Victor Ortiz is a nice guy. He's a good fighter. He showed a lot of heart in his last fight, and he's always been fun to watch.
If Floyd Mayweather, Jr. isn't fighting Manny Pacquiao, then at least Ortiz is a feel-good story and a guy people will want to see. I'm happy for him to have gotten this opportunity, and I believe he'll do his best to make the most of it, and he will come out ready to fight.
But Ortiz won't be the person who hands Mayweather his first professional defeat.
I understand why people want to believe it's possible. Mayweather has made us want him to lose. We want to believe that at some point, his bravado and arrogance will lead him astray, and Ortiz is the kind of good guy that can do that.
I also know that "Ortiz can beat Mayweather" is great fodder for debate, and makes the most of a fight that nobody was that pleased with. Like the fighters themselves, we boxing fans are a resilient bunch.

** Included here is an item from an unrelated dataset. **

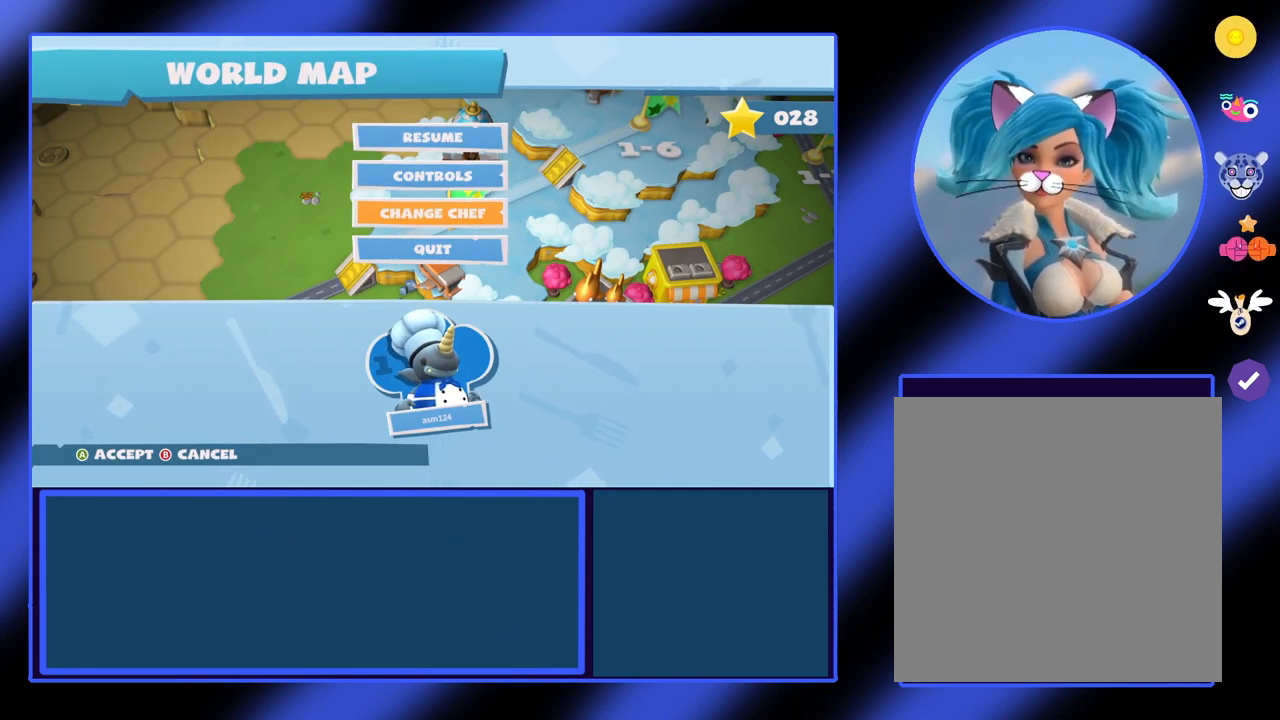
{"buttons": ["A"], "left_stick": "center", "events": [[100, "left_stick", "down"], [233, "left_stick", "center"], [433, "A", "down"]]}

But let's get real. The odds are 8-1 in favor of Mayweather, and the smart money is on Money. Mayweather may lose some day, but it won't be this Saturday.
Here are 12 reasons why.
A lot of people have been using the fact that Mayweather is now 34 years old and that fighters grow old in one night as a way to justify their Ortiz upset predictions. However, Mayweather doesn't have the mileage that usually causes a fighter to break down.
Sergio Martinez started late, so he's actually improving as he enters his late 30's. Vitali Klitschko took a four-year break, and now shows no signs of slowing down at age 40.
Mayweather is a similar case—he doesn't get hit that often, and hasn't been in too many wars. He is also returning from a 16-month hiatus after a somewhat unchallenging fight against Shane Mosley, and 18 months before that, an easy fight against Juan Marquez.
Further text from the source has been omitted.